_To-do list_.
(a) List each distinct username that appears as a heading above a reply in the forum thread. Give them in order of first appearance.
(b) Return the passage of the forum thread between "I give super" and "stand a chance)", inclusive.
:: Article
I dont know but, given the situation i read about in Rhode Island, It may seem that State Police may have authority over the rest. It's possible it may apply in MA. In the picture below, and the article in questions, a tribal land Environmental Officer was protecting a smoke shop's rights to sell tobacco, where the state police wanted to serve a warrant and arrest the shop owners for some type of violation. In the end, the RI state laws were found to trump even the "sovereign" tribal lands and the Environmental PD and the smoke shop was shut down.

I'm probably not explaining the situation or the case accurately, just going out of memory from what i understood, but the link and picture is below. (pretty badass, this one EPO standing up to 3 state cops) much respect to all parties involved for maintaining respect for each other as officers of the law

http://www.boston.com/news/local/rh...20/3_sentenced_in_ri_smoke_shop_raid/?camp=pm










Anyway the point i'm trying to make is that would it not make sense, if a city ordinance/law is found in violation of a state law/ordinance, would this not give the state officers authority over the city/town? If so, would it not then be conceivable to believe the state officials would have the ultimate authority?

-edit-
I read over it some more, it seems the Natives who built the smoke shop were not paying taxes on the tobacco products they were selling.


----------



## 7costanza

> it seems the Natives


I find the term "Natives" extremely offensive as my grandparents told me I was a Chief in the Fuck A Wee Tribe when I was 5.


----------



## Killjoy

> pretty badass, this one EPO standing up to 3 state cops


Sure, until he was picking his teeth up off the deck.


----------



## Tuna

Dude, just what are you after here????? You post that you want to get on the job yet you post 2 inflamatory posts clearly invalidating the EPOs. What's up there? BTW that's not a RI EPO that's a tribal ranger. You writting a paper? Did you get a happy gram from the guy in green? What exactly are you after?


----------



## lofu

Aaaaand we are going off the rails.


----------



## BxDetSgt

I give super trooper the win on the first RISP, draw with the second, and no chance in hell with the third.


----------



## Infamous

Tuna, i never invalidated the EPO's, and certainly wasnt being inflammatory against them. Furthermore, the article on the RI incident i read stated it was a tribal environmental officer, and i praised the fact that he stood his ground (although i think its clear to everyone he doesnt stand a chance)

What are you so upset about anyway, maybe you should take some meds to chill or something before you get an aneurism lol

BxDetSgt - i think you're right on the money


----------



## Guest

Infamous said:


> What are you so upset about anyway, maybe you should take some meds to chill or something before you get an aneurism lol


My bet is you're about to take a ride on a bus, and you're not paying for this cruise with a Charlie Card.... This one's for free, pal

Don't fare evade! T cops outrule ALL cops!!!!!111!!!ONE!!11!


----------



## lofu

lofu said:


> I don't have much to add to this thread other than "Good Luck kid!!!"
> 
> Nice to see a thread like this not turn into a train wreck.


I guess this is all my fault. I jinxed it.


----------



## Harley387

$50 says he's a wayward NES member.


----------



## Tuna

Harley387 said:


> $50 says he's a wayward NES member.
::::
:: Rows
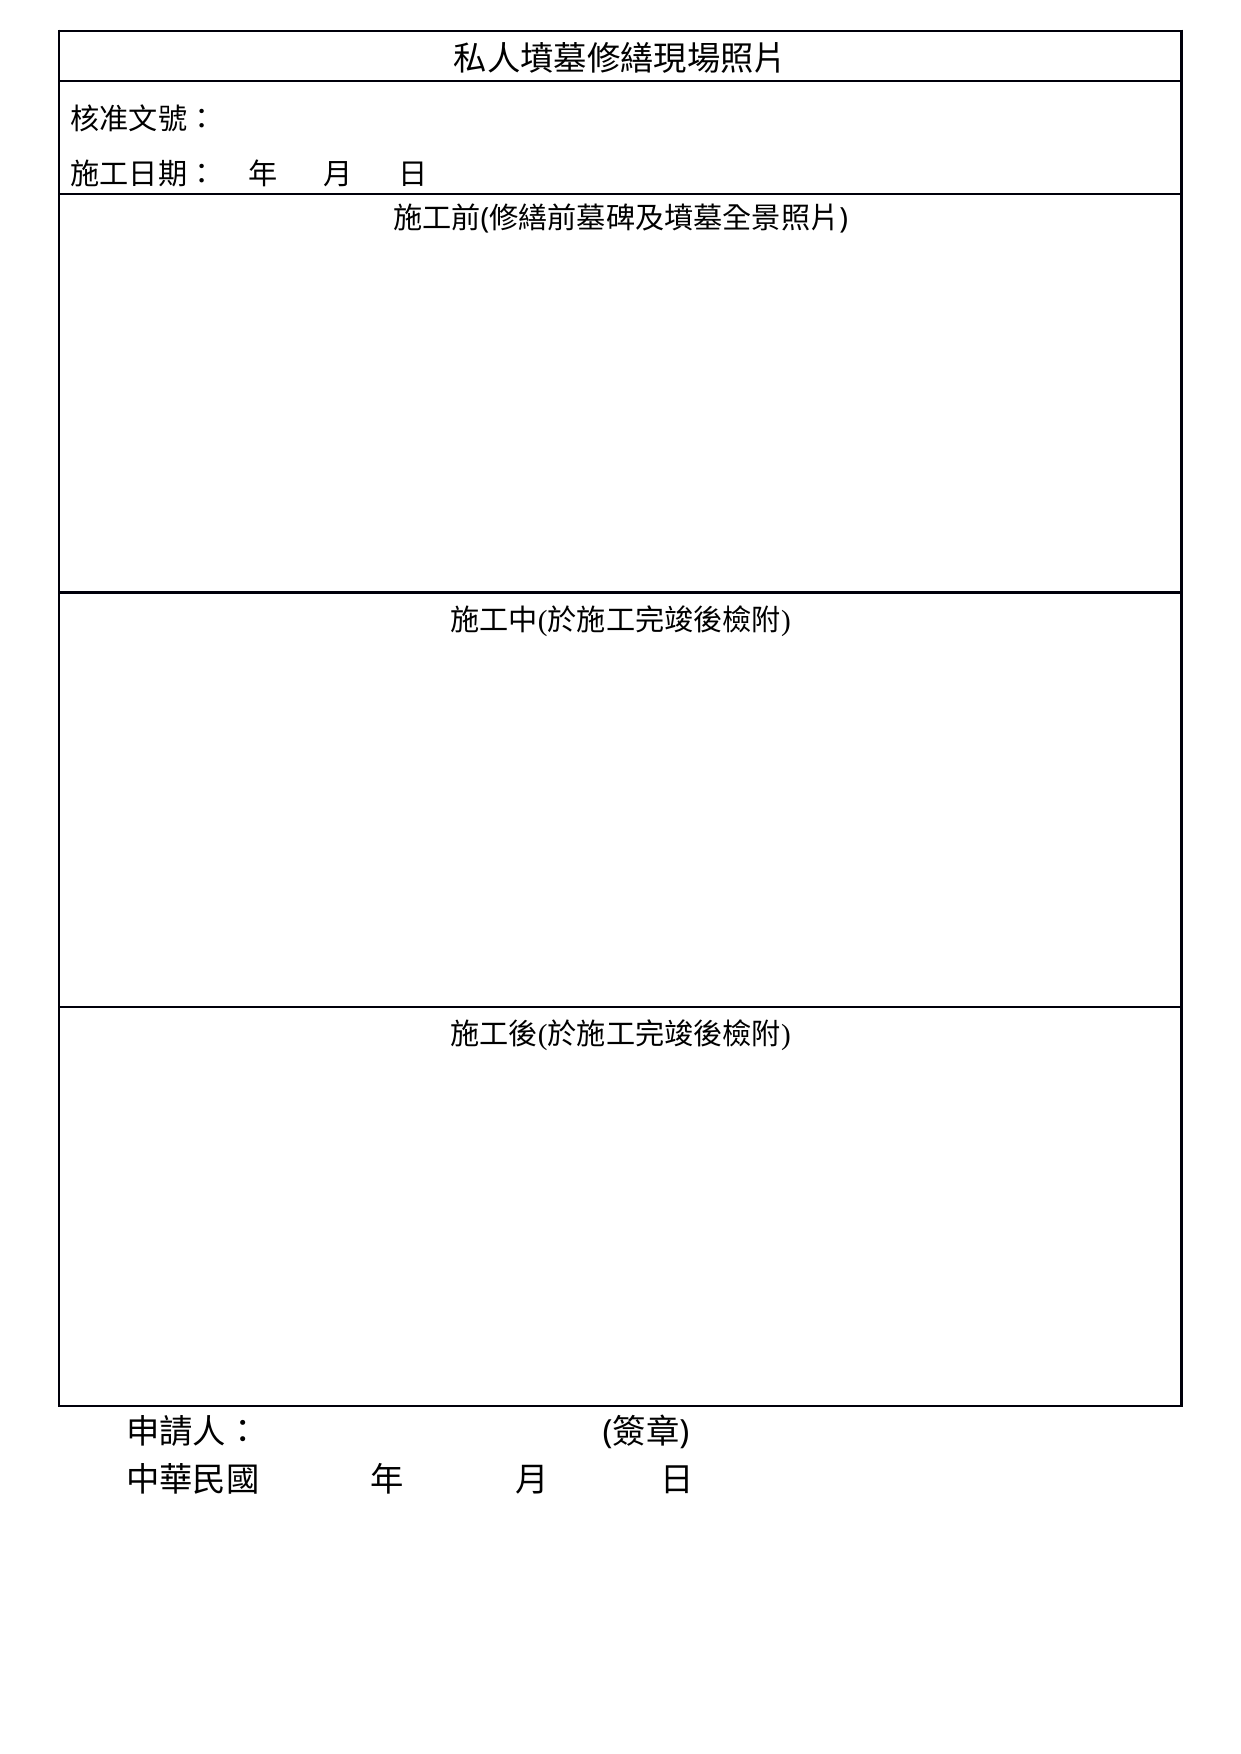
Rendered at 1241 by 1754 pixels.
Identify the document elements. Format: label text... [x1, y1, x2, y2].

text 申請人： (簽章) [59, 1407, 1181, 1452]
table_cell 核准文號： 施工日期： 年 月 日 [60, 82, 1180, 193]
table_cell 施工後(於施工完竣後檢附) [60, 1008, 1180, 1404]
text 中華民國 年 月 日 [59, 1452, 1181, 1501]
table_cell 施工前(修繕前墓碑及墳墓全景照片) [60, 195, 1180, 591]
table_header 私人墳墓修繕現場照片 [60, 32, 1180, 80]
table_cell 施工中(於施工完竣後檢附) [60, 594, 1180, 1006]
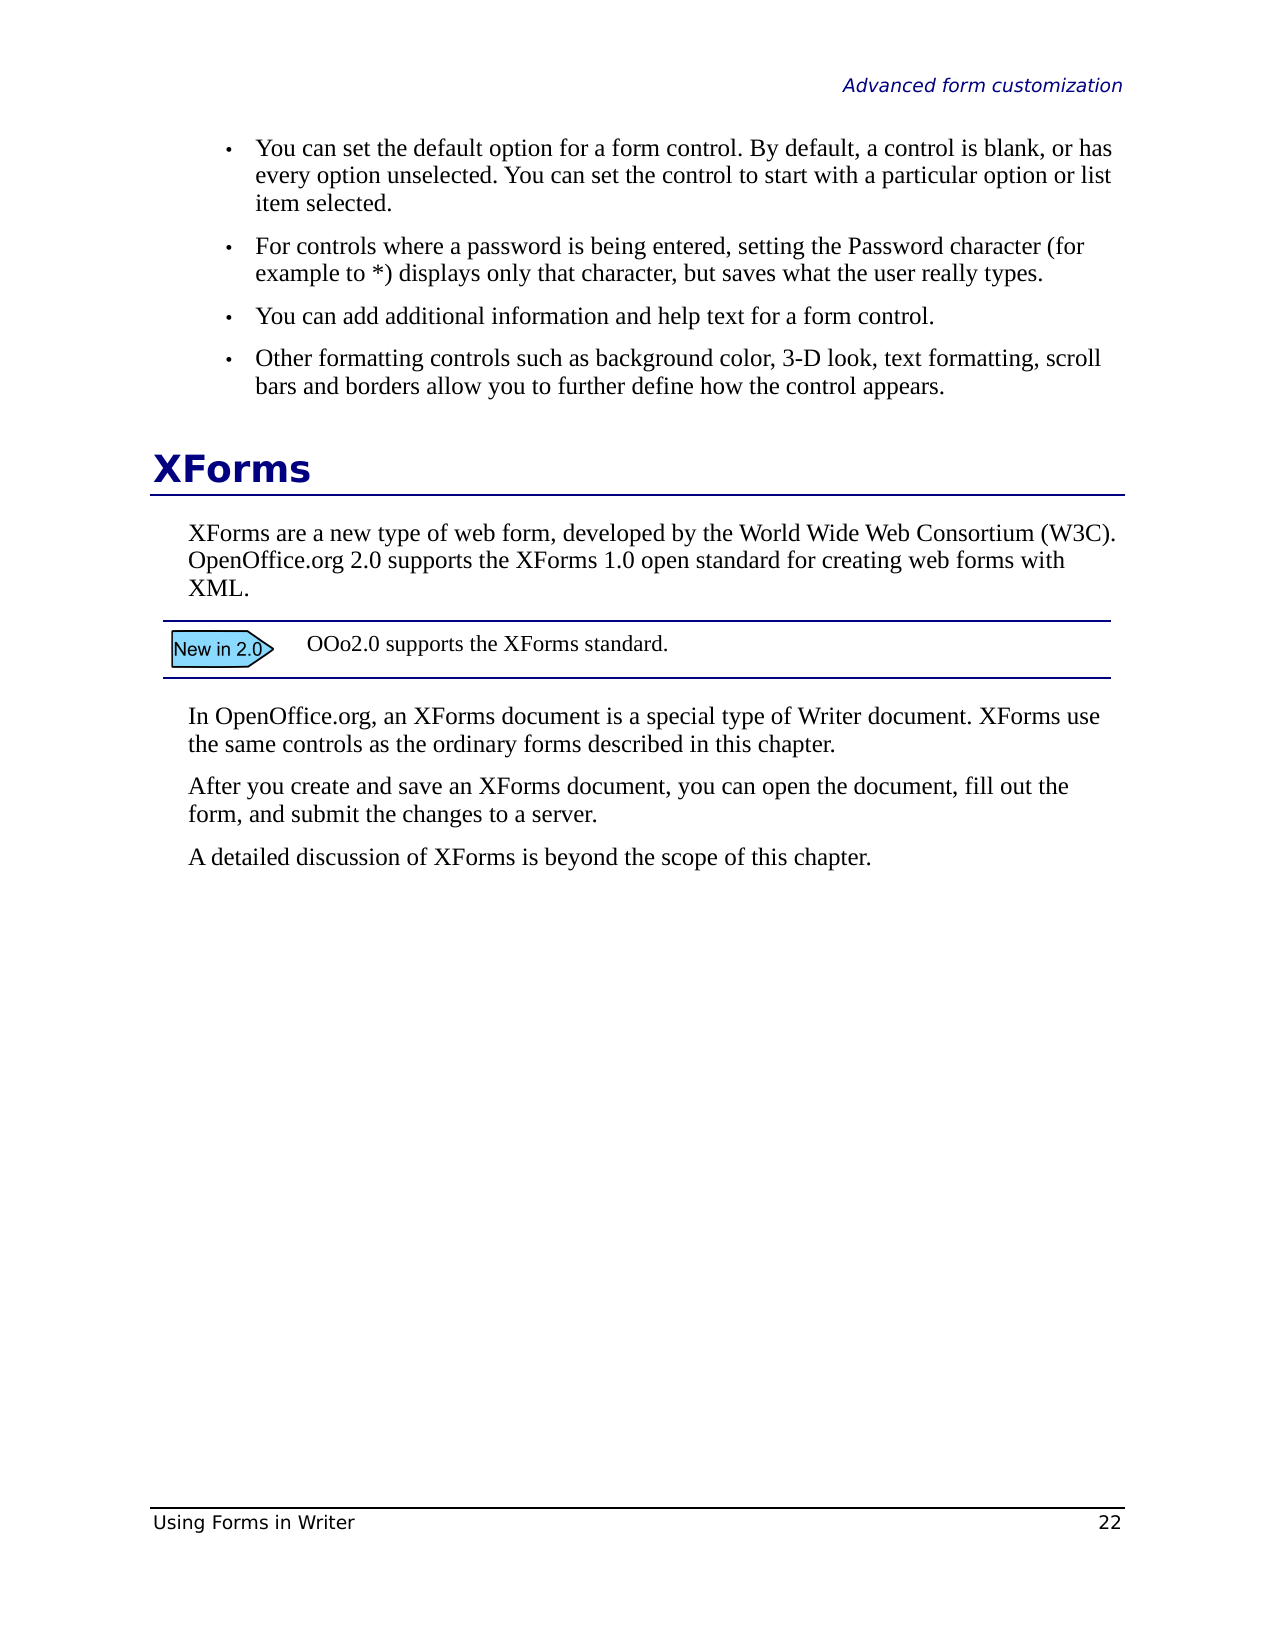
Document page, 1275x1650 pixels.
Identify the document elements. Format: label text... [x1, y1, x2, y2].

list For controls where a password is being entered, setting the Password character (for example to *) displays only that character, but saves what the user really types. [226, 232, 1125, 287]
text After you create and save an XForms document, you can open the document, fill out the form, and submit the changes to a server. [188, 772, 1125, 828]
table_header [163, 622, 283, 677]
text XForms are a new type of web form, developed by the World Wide Web Consortium (W3C). OpenOffice.org 2.0 supports the XForms 1.0 open standard for creating web forms with XML. [188, 519, 1125, 602]
text In OpenOffice.org, an XForms document is a special type of Writer document. XForms use the same controls as the ordinary forms described in this chapter. [188, 702, 1125, 758]
table_header OOo2.0 supports the XForms standard. [283, 622, 1111, 677]
list You can set the default option for a form control. By default, a control is blank, or has every option unselected. You can set the control to start with a particular option or list item selected. [226, 134, 1125, 217]
picture [171, 630, 274, 668]
subtitle XForms [150, 445, 1125, 494]
text A detailed discussion of XForms is beyond the scope of this chapter. [188, 843, 1125, 870]
list You can add additional information and help text for a form control. [226, 302, 1125, 330]
list Other formatting controls such as background color, 3-D look, text formatting, scroll bars and borders allow you to further define how the control appears. [226, 344, 1125, 400]
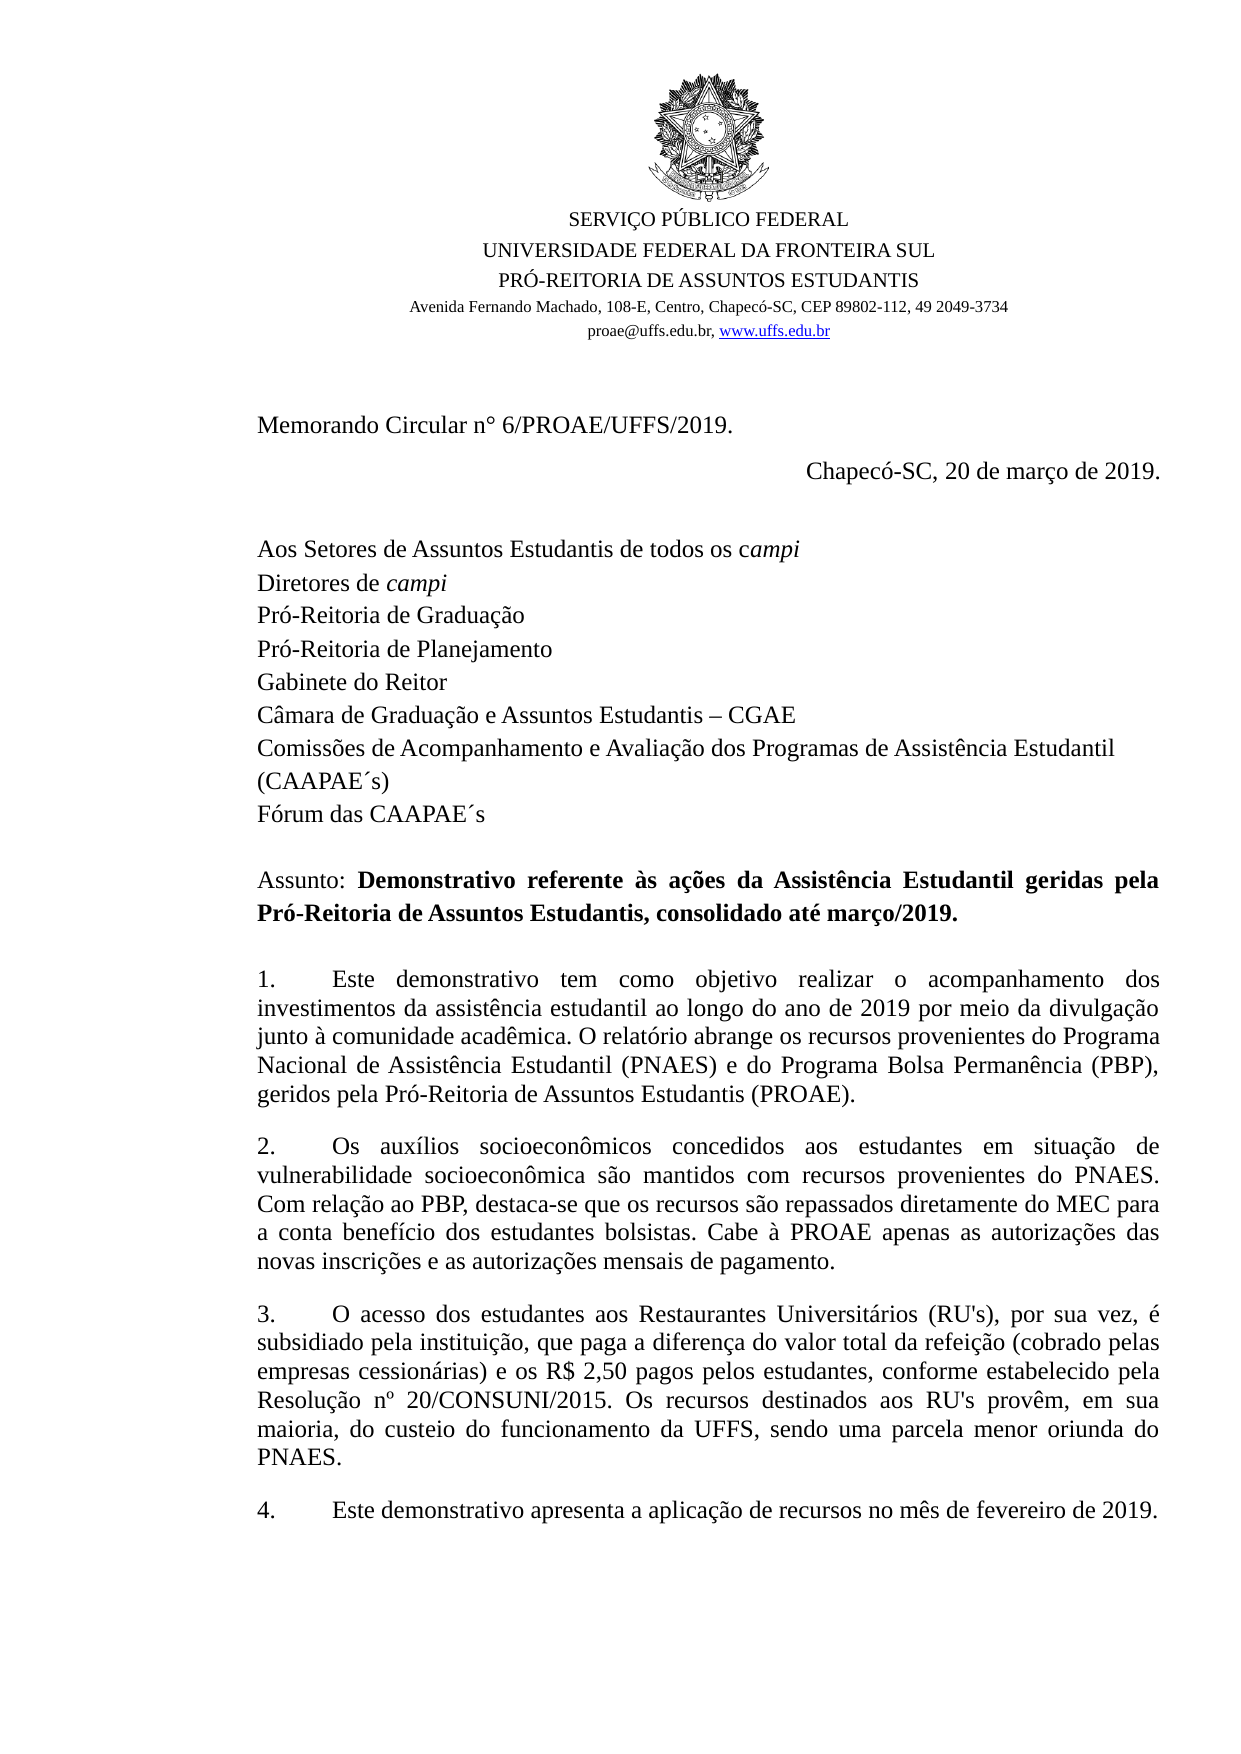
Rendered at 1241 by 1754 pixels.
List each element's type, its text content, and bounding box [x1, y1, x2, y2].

text 3. O acesso dos estudantes aos Restaurantes Universitários (RU's), por sua vez, é subsidiado pela instituição, que paga a diferença do valor total da refeição (cobrado pelas empresas cessionárias) e os R$ 2,50 pagos pelos estudantes, conforme estabelecido pela Resolução nº 20/CONSUNI/2015. Os recursos destinados aos RU's provêm, em sua maioria, do custeio do funcionamento da UFFS, sendo uma parcela menor oriunda do PNAES. [257, 1299, 1161, 1471]
text Diretores de campi [257, 568, 1161, 596]
text Pró-Reitoria de Graduação [257, 601, 1161, 629]
text Pró-Reitoria de Planejamento [257, 634, 1161, 662]
text 1. Este demonstrativo tem como objetivo realizar o acompanhamento dos investimentos da assistência estudantil ao longo do ano de 2019 por meio da divulgação junto à comunidade acadêmica. O relatório abrange os recursos provenientes do Programa Nacional de Assistência Estudantil (PNAES) e do Programa Bolsa Permanência (PBP), geridos pela Pró-Reitoria de Assuntos Estudantis (PROAE). [257, 964, 1161, 1108]
text Chapecó-SC, 20 de março de 2019. [257, 456, 1161, 485]
text Gabinete do Reitor [257, 667, 1161, 695]
text 4. Este demonstrativo apresenta a aplicação de recursos no mês de fevereiro de 2019. [257, 1495, 1161, 1523]
text Assunto: Demonstrativo referente às ações da Assistência Estudantil geridas pela Pró-Reitoria de Assuntos Estudantis, consolidado até março/2019. [257, 865, 1161, 927]
text Comissões de Acompanhamento e Avaliação dos Programas de Assistência Estudantil (CAAPAE´s) [257, 733, 1161, 794]
text 2. Os auxílios socioeconômicos concedidos aos estudantes em situação de vulnerabilidade socioeconômica são mantidos com recursos provenientes do PNAES. Com relação ao PBP, destaca-se que os recursos são repassados diretamente do MEC para a conta benefício dos estudantes bolsistas. Cabe à PROAE apenas as autorizações das novas inscrições e as autorizações mensais de pagamento. [257, 1131, 1161, 1275]
text Câmara de Graduação e Assuntos Estudantis – CGAE [257, 700, 1161, 728]
text Memorando Circular n° 6/PROAE/UFFS/2019. [257, 411, 1161, 439]
text Aos Setores de Assuntos Estudantis de todos os campi [257, 534, 1161, 563]
text Fórum das CAAPAE´s [257, 799, 1161, 827]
::::
_Replies_.
(a) 7costanza, Killjoy, Tuna, lofu, BxDetSgt, Infamous, Guest, Harley387

(b)
I give super trooper the win on the first RISP, draw with the second, and no chance in hell with the third.


----------



## Infamous

Tuna, i never invalidated the EPO's, and certainly wasnt being inflammatory against them. Furthermore, the article on the RI incident i read stated it was a tribal environmental officer, and i praised the fact that he stood his ground (although i think its clear to everyone he doesnt stand a chance)